**TASK DESCRIPTION**
All lines of the data shown below should be output exactly as they stand.
[Start of section]
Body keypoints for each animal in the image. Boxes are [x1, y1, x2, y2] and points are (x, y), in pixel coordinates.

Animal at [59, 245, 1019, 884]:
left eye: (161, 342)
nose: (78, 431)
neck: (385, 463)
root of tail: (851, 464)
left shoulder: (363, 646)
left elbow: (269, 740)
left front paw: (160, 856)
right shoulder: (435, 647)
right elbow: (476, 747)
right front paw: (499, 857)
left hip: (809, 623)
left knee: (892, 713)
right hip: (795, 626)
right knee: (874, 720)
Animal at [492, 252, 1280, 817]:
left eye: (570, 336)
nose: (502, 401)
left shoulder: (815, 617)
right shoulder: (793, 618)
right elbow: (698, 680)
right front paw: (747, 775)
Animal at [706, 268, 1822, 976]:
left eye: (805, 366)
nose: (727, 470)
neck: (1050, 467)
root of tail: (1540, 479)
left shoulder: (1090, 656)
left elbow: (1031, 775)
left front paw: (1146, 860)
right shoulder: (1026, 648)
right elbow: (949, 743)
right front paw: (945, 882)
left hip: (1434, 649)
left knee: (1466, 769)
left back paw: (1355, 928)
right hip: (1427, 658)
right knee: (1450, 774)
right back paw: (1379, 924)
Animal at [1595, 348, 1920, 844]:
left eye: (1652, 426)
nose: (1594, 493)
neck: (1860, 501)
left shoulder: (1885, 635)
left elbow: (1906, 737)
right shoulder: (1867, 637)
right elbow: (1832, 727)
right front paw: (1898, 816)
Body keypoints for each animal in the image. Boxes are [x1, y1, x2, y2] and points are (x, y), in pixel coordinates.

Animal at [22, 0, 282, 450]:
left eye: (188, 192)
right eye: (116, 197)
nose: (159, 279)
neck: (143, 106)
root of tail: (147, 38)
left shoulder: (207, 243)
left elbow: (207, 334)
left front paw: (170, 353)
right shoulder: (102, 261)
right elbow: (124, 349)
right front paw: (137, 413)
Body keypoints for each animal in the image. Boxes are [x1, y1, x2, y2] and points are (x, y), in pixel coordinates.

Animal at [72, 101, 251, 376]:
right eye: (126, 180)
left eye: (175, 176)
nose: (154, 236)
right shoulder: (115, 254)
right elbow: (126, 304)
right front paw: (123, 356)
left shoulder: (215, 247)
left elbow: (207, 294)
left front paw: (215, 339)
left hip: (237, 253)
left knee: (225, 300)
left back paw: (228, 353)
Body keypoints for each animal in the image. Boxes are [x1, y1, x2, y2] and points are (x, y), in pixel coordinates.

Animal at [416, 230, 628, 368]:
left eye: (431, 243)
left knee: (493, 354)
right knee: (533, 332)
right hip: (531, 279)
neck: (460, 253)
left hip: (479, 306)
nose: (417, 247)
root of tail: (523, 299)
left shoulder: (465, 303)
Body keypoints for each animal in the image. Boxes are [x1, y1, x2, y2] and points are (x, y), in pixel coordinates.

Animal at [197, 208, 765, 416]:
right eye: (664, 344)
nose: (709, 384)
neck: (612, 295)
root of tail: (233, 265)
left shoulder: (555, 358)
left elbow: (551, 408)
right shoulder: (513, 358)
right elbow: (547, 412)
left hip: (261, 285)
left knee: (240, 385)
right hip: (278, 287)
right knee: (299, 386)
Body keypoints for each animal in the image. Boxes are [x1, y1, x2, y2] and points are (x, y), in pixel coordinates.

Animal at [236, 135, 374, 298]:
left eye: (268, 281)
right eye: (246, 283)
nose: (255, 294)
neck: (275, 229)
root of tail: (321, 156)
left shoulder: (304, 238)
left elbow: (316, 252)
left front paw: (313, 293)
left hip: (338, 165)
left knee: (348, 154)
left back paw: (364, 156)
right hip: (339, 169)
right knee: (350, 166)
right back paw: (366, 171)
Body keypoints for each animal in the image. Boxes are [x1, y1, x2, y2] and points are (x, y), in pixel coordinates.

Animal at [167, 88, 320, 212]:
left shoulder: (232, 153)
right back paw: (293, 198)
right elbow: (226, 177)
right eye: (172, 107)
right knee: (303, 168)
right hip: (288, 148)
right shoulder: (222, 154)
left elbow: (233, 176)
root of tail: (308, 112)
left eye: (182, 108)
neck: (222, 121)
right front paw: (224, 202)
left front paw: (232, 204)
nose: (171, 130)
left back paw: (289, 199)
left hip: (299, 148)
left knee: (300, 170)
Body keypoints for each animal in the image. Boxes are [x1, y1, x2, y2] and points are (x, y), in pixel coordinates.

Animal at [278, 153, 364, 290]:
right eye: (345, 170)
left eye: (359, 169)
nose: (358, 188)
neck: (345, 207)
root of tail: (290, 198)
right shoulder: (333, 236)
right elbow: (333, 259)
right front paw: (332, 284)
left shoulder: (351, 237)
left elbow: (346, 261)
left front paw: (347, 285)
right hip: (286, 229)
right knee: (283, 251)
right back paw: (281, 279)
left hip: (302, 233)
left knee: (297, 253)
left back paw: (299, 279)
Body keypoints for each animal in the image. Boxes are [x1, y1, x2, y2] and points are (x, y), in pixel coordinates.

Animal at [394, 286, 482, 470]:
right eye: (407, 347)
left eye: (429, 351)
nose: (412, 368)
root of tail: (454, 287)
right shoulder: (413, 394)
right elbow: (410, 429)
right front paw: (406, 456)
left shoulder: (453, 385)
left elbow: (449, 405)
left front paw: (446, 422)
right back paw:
[End of section]
**WORKED SOLUTION**
Body keypoints for each animal in the image. Boxes are [x1, y1, x2, y2] and points are (x, y), in pixel coordinates.

Animal at [59, 245, 1019, 884]:
left eye: (161, 342)
nose: (78, 431)
neck: (385, 463)
root of tail: (851, 464)
left shoulder: (363, 646)
left elbow: (269, 740)
left front paw: (160, 856)
right shoulder: (435, 647)
right elbow: (476, 747)
right front paw: (499, 857)
left hip: (809, 623)
left knee: (892, 713)
right hip: (795, 626)
right knee: (874, 720)
Animal at [492, 252, 1280, 817]:
left eye: (570, 336)
nose: (502, 401)
left shoulder: (815, 617)
right shoulder: (793, 618)
right elbow: (698, 680)
right front paw: (747, 775)
Animal at [706, 268, 1822, 976]:
left eye: (805, 366)
nose: (727, 470)
neck: (1050, 467)
root of tail: (1540, 479)
left shoulder: (1090, 656)
left elbow: (1031, 775)
left front paw: (1146, 860)
right shoulder: (1026, 648)
right elbow: (949, 743)
right front paw: (945, 882)
left hip: (1434, 649)
left knee: (1466, 769)
left back paw: (1355, 928)
right hip: (1427, 658)
right knee: (1450, 774)
right back paw: (1379, 924)
Animal at [1595, 348, 1920, 844]:
left eye: (1652, 426)
nose: (1594, 493)
neck: (1860, 501)
left shoulder: (1885, 635)
left elbow: (1906, 737)
right shoulder: (1867, 637)
right elbow: (1832, 727)
right front paw: (1898, 816)
Body keypoints for each animal in the image. Boxes are [x1, y1, x2, y2] and points are (x, y), in pixel coordinates.

Animal at [22, 0, 282, 450]:
left eye: (188, 192)
right eye: (116, 197)
nose: (159, 279)
neck: (143, 106)
root of tail: (147, 38)
left shoulder: (207, 243)
left elbow: (207, 334)
left front paw: (170, 353)
right shoulder: (102, 261)
right elbow: (124, 349)
right front paw: (137, 413)
Body keypoints for each animal in the image. Boxes are [x1, y1, x2, y2] and points are (x, y), in pixel coordinates.

Animal at [72, 101, 251, 376]:
right eye: (126, 180)
left eye: (175, 176)
nose: (154, 236)
right shoulder: (115, 254)
right elbow: (126, 304)
right front paw: (123, 356)
left shoulder: (215, 247)
left elbow: (207, 294)
left front paw: (215, 339)
left hip: (237, 253)
left knee: (225, 300)
left back paw: (228, 353)
Body keypoints for each animal in the image. Boxes are [x1, y1, x2, y2] and points are (x, y), in pixel coordinates.

Animal at [416, 230, 628, 368]:
left eye: (431, 243)
left knee: (493, 354)
right knee: (533, 332)
right hip: (531, 279)
neck: (460, 253)
left hip: (479, 306)
nose: (417, 247)
root of tail: (523, 299)
left shoulder: (465, 303)
Body keypoints for each animal in the image. Boxes are [x1, y1, x2, y2] and points are (x, y), in pixel coordinates.

Animal at [197, 208, 765, 416]:
right eye: (664, 344)
nose: (709, 384)
neck: (612, 295)
root of tail: (233, 265)
left shoulder: (555, 358)
left elbow: (551, 408)
right shoulder: (513, 358)
right elbow: (547, 412)
left hip: (261, 285)
left knee: (240, 385)
right hip: (278, 287)
right knee: (299, 386)
Body keypoints for each animal in the image. Boxes are [x1, y1, x2, y2] and points are (x, y), in pixel coordinates.

Animal at [236, 135, 374, 298]:
left eye: (268, 281)
right eye: (246, 283)
nose: (255, 294)
neck: (275, 229)
root of tail: (321, 156)
left shoulder: (304, 238)
left elbow: (316, 252)
left front paw: (313, 293)
left hip: (338, 165)
left knee: (348, 154)
left back paw: (364, 156)
right hip: (339, 169)
right knee: (350, 166)
right back paw: (366, 171)
Body keypoints for each animal in the image. Boxes are [x1, y1, x2, y2] and points are (x, y), in pixel coordinates.

Animal at [167, 88, 320, 212]:
left shoulder: (232, 153)
right back paw: (293, 198)
right elbow: (226, 177)
right eye: (172, 107)
right knee: (303, 168)
right hip: (288, 148)
right shoulder: (222, 154)
left elbow: (233, 176)
root of tail: (308, 112)
left eye: (182, 108)
neck: (222, 121)
right front paw: (224, 202)
left front paw: (232, 204)
nose: (171, 130)
left back paw: (289, 199)
left hip: (299, 148)
left knee: (300, 170)
Body keypoints for each animal in the image. Boxes are [x1, y1, x2, y2] and points are (x, y), in pixel coordinates.

Animal at [278, 153, 364, 290]:
right eye: (345, 170)
left eye: (359, 169)
nose: (358, 188)
neck: (345, 207)
root of tail: (290, 198)
right shoulder: (333, 236)
right elbow: (333, 259)
right front paw: (332, 284)
left shoulder: (351, 237)
left elbow: (346, 261)
left front paw: (347, 285)
right hip: (286, 229)
right knee: (283, 251)
right back paw: (281, 279)
left hip: (302, 233)
left knee: (297, 253)
left back paw: (299, 279)
Body keypoints for each animal in the image. Boxes are [x1, y1, x2, y2] and points are (x, y), in pixel coordinates.

Animal at [394, 286, 482, 470]:
right eye: (407, 347)
left eye: (429, 351)
nose: (412, 368)
root of tail: (454, 287)
right shoulder: (413, 394)
right elbow: (410, 429)
right front paw: (406, 456)
left shoulder: (453, 385)
left elbow: (449, 405)
left front paw: (446, 422)
right back paw:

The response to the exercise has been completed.